▶ **EXERCISE DIRECTIONS**
Report only the number of lines in the records that contain the word "left".

▶ **SUPPLIED ENTRIES**
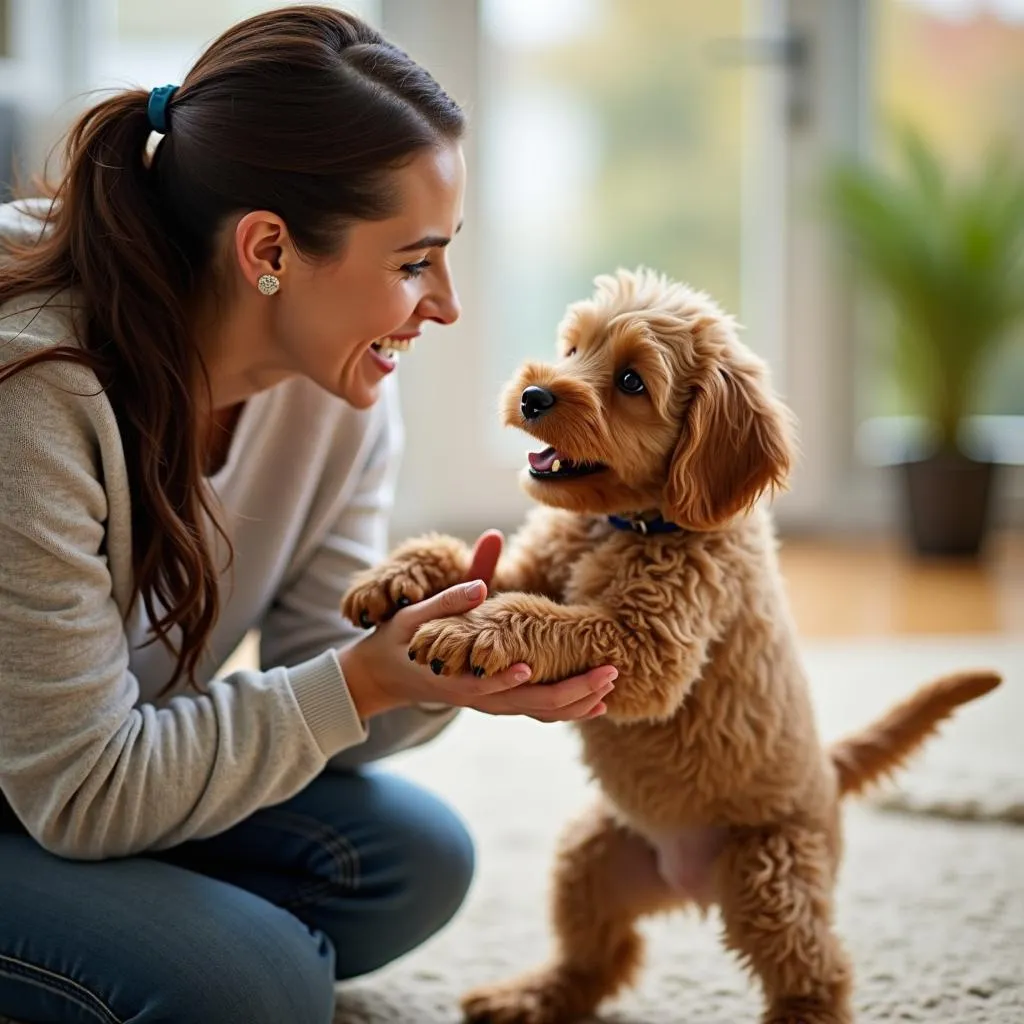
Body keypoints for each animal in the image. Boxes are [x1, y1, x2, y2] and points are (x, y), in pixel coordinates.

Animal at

--

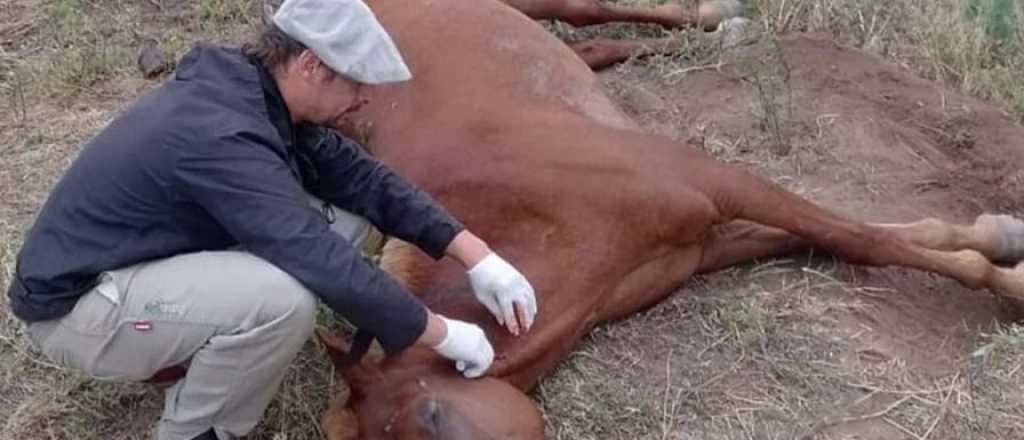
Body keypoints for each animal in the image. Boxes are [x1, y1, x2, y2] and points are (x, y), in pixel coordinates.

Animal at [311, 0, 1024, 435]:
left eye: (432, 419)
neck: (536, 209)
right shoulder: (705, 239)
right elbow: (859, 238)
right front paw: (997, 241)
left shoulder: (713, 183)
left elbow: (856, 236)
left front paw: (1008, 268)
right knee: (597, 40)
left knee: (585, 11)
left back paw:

--

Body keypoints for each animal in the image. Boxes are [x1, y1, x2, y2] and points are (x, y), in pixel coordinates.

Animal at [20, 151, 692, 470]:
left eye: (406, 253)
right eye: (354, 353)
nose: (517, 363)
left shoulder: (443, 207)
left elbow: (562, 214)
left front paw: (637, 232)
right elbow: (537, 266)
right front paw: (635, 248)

▶ **TASK RESULT**
10